◆ **Problem set**
1/ In the sermon excerpt, how much did the logo cost?
2/ In the sermon excerpt, rewrite the passage between "I don't want" and "to see everywhere.", inclusive, with "wages" changed to "salaries".

This happened to me yesterday. Think of the implications of this. I'm with a guy who is starting this project, and he needed a logo developed. He's part of this worldwide networking. He ends up with a guy somewhere in Asia. He gives him the specifics. 24 hours later, he gets what he identified as a really cool logo. $9 to get the logo. Now, you tell me what that does to the world around you. First of all, we can't get anything in 24 hours, and we can't get it for $9.
I don't want to launch too much, but just to remind you, I don't even think I need to stir you up, just keep you fired up. What makes America great is not the people, it's the system. And the more you mess around with the system, the more I think you begin to weaken who we are. The poll now in the competition: Ben Stein said Saturday, wages are too high. I've got to believe that's what you're going to see everywhere.
That's enough of that, because you're already ready to hang yourself anyway. But when you have a tax, a business tax rate basically higher here than anywhere in the world, you've got to figure out this whole thing. Nobody's going to make anything and everybody's outsourced. Everyone will be a barista by the end of 2012.
Nehemiah's Response to Exploitation
But you see the repressive nature of this, what they're doing to one another? Here's what happens. Verse six becomes a key: "Then I was very angry when I heard their outcry and their words. And I consulted with myself and I contended with the nobles and the rulers and said to them, you're exacting usury each from his brother. Therefore, I held a great assembly against them."
Nehemiah sees the problem. He gets very angry. There are people who created this problem. Some saw an opportunity to make a profit. Some missed the opportunity to make a contribution.
There's a phrase that's really interesting at the beginning of verse seven: "I consulted with myself." If you've been around, you might think, wait a minute, that sounds a little bit like Luke 12. Remember in Luke 12, where the rich man said, "I said to myself, I thought to myself, I will do, I will do." You would misunderstand it if you thought that's what Nehemiah is doing here. Nehemiah is not sitting and thinking about himself in this process. It might be better stated if we said, "And I began to ponder the situation. I began to think about this."
Controlling Righteous Anger
I saw a show the other night on Dwight Eisenhower. When I think of Eisenhower, I think of this cool, calculated, methodical man. They were saying what he fought his entire life, this is so out of character, was this violent temper. I never associate that with Eisenhower at all. They were saying when he was 10 years old, he'd gone to his mom and he wanted to go somewhere with his brother and his mom said no to him. She found him out in the backyard literally punching a tree. His hands were all bloody and she sat him down and said you're going to have to get this under control.

◆ **Information supplied**
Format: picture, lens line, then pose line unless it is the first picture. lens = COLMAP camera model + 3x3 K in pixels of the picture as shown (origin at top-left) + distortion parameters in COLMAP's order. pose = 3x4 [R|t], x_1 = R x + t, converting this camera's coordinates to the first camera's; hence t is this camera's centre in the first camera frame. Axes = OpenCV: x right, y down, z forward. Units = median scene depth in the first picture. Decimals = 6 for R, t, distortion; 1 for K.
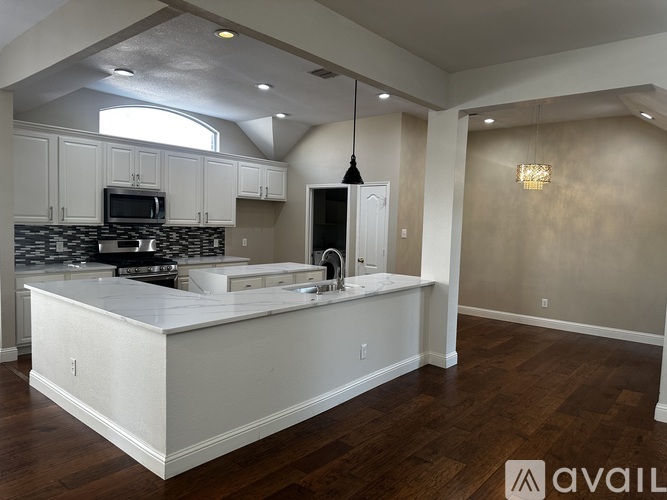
lens RADIAL K [[469.9, 0, 333.5], [0, 469.9, 250.0], [0, 0, 1]] dist [0.060863, -0.083088]
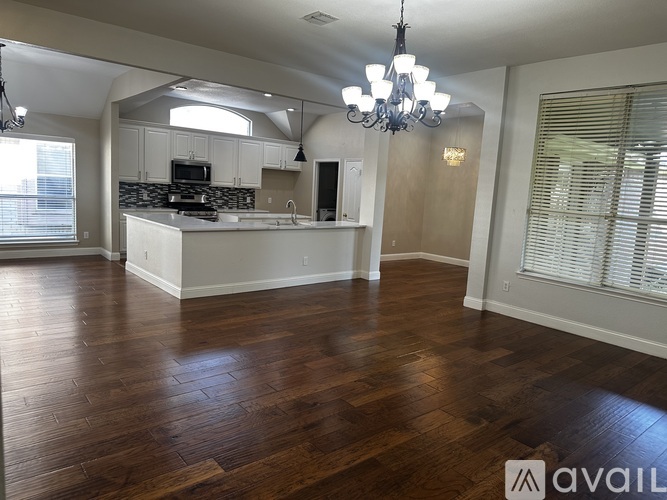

◆ **Responses to the exercise**
1/ $9.

2/
I don't want to launch too much, but just to remind you, I don't even think I need to stir you up, just keep you fired up. What makes America great is not the people, it's the system. And the more you mess around with the system, the more I think you begin to weaken who we are. The poll now in the competition: Ben Stein said Saturday, salaries are too high. I've got to believe that's what you're going to see everywhere.